When you come from the view that you’re fundamentally good rather than fundamentally flawed, as you see yourself speak or act out, as you see yourself repress, you will have a growing understanding that you’re not a bad person who needs to shape up but a good person with temporary, malleable habits that are causing you a lot of suffering. And then, in that spirit, you can become very familiar with these temporary but strongly embedded habits. You can see them so clearly and so compassionately that you don’t continue to strengthen them.

The process of seeing your habits clearly is sometimes compared to having a big, blank canvas, then taking a paintbrush and making a dot on it. The empty canvas represents basic goodness, your basic unfettered nature; the dot represents a habit. It can be a very small dot, but against the empty canvas it really stands out. From this perspective, you can see very clearly whether you spoke or acted, or didn’t speak or didn’t act. So you can begin to train in
knowing what you’re doing when you’re doing it—and in being kind to yourself about your speech and actions. You rejoice when you’re able to acknowledge that you’re caught in an old pattern and when you catch yourself before you speak or act out. We all carry around trunk loads of old habits, but very fortunately for us, they’re removable. They don’t have to weigh us down permanently. Refraining is very powerful because it gives us an opportunity to acknowledge when we’re caught and then to get unstuck.

Each time we
don’t
refrain but speak or act out instead, we’re strengthening old habits, strengthening the
kleshas,
and strengthening the fixed sense of self. We’re keeping the whole mechanism of suffering going. But when we refrain, we’re allowing ourselves to feel the underlying uncertainty—that edgy, restless energy—without trying to escape. The escape routes are there, but we’re not using them. We’re getting in touch with the feeling of fundamental uneasiness and relaxing with it rather than being run around by our thoughts and emotions. We’re not trying to eradicate thoughts; we’re just training ourselves not to be so enmeshed in them. Dzigar Kongtrül has a sign on the front door of his retreat cabin that reads, “Don’t believe everything you think.” That’s the basic idea here.
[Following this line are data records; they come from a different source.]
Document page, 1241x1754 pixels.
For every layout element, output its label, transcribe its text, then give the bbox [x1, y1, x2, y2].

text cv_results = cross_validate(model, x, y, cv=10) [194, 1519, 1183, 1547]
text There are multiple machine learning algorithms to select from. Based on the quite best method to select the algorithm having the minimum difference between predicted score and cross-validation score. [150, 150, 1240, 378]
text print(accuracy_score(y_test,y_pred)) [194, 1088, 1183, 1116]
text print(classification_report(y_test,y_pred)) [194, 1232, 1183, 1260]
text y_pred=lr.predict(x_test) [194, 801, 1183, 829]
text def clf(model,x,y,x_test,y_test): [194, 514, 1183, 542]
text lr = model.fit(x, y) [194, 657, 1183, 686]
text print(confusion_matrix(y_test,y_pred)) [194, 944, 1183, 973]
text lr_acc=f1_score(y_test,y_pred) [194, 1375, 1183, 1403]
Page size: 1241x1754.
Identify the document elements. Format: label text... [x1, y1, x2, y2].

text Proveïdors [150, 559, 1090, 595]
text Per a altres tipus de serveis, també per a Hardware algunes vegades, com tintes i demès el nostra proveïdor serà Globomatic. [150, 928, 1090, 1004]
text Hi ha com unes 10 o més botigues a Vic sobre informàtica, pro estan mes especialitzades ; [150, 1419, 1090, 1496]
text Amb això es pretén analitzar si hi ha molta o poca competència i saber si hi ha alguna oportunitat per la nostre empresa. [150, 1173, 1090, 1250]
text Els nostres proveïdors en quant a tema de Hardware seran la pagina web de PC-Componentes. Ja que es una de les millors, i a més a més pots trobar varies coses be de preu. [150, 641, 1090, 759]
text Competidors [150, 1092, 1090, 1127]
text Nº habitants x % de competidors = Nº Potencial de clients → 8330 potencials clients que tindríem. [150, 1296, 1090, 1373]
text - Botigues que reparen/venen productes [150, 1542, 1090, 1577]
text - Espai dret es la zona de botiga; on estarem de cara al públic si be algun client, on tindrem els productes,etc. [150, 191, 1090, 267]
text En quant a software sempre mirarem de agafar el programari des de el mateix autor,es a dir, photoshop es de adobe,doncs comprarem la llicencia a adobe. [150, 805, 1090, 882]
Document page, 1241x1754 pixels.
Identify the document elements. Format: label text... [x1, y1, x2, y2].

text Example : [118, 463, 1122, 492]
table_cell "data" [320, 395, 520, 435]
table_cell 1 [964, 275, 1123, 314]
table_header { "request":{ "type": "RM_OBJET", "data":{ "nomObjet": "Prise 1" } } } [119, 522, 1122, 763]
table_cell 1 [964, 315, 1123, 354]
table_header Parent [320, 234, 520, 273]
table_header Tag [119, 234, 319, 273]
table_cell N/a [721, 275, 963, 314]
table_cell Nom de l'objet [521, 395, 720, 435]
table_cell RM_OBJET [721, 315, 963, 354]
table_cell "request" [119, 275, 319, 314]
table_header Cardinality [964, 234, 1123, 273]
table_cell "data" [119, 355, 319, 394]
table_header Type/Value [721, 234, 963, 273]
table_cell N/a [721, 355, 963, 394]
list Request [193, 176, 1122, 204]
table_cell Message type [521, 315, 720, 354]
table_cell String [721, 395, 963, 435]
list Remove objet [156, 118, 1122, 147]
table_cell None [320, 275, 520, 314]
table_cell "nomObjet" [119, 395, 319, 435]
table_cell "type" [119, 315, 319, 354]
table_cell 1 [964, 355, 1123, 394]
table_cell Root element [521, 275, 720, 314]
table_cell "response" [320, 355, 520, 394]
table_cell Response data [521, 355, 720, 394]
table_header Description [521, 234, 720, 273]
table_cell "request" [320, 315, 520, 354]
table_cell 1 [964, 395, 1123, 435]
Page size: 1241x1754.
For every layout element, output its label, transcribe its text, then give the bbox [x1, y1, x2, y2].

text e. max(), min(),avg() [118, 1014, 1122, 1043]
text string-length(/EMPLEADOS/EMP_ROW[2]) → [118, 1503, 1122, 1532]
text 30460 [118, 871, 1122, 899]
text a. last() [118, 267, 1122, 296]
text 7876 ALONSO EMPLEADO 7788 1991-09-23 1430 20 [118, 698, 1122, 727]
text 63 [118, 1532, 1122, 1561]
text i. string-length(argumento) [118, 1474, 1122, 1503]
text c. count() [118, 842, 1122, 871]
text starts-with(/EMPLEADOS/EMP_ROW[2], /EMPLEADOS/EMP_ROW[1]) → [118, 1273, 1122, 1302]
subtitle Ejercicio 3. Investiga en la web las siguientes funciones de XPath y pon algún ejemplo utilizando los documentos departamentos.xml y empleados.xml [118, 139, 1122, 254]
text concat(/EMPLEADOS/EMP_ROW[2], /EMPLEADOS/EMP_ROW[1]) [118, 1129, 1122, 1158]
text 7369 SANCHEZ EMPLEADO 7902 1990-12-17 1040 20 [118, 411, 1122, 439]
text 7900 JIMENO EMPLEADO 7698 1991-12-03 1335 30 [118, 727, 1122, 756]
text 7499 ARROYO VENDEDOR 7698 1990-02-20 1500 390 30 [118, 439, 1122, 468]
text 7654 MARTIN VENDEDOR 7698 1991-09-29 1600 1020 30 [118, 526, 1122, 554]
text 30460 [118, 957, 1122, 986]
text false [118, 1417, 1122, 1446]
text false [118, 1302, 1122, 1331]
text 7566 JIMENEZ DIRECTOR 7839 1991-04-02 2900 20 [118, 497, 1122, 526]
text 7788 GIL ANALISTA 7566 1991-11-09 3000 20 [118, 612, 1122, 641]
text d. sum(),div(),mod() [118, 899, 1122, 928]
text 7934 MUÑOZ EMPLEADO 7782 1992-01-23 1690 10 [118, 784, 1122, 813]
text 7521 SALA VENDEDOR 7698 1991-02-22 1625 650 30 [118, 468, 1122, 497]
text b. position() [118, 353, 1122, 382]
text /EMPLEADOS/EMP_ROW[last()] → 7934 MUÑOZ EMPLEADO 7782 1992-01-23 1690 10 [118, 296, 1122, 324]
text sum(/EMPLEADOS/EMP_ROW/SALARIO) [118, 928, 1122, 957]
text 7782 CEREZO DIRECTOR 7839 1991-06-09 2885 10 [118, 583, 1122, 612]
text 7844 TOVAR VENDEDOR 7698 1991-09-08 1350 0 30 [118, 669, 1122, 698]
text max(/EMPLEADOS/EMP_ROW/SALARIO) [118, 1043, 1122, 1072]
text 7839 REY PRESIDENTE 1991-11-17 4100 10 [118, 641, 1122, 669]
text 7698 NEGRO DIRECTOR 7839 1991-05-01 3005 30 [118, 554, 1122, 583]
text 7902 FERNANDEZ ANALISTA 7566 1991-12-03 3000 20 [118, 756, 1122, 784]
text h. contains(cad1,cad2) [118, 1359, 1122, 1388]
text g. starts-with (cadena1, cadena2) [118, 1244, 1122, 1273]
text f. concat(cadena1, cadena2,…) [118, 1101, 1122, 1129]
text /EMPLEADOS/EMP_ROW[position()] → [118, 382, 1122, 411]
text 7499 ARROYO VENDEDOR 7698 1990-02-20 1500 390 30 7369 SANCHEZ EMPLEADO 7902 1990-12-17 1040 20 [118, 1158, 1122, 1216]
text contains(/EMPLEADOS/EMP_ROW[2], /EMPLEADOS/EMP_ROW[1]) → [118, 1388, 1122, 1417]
As we become more conscious of our thoughts and emotions and look at them with kindhearted interest and curiosity, we begin to see how we armor ourselves against pain. And we see how that armor also cuts us off from the pain—and the beauty—of other people. But as we let go of our repetitive stories and fixed ideas about ourselves—particularly deep-seated feelings of “I’m not okay”—the armor starts to fall apart, and we open into the spaciousness of our true nature, into who we really are beyond our transitory thoughts
and emotions. We see that our armor is made up of nothing more than habits and fears, and we begin to feel that we can let those go.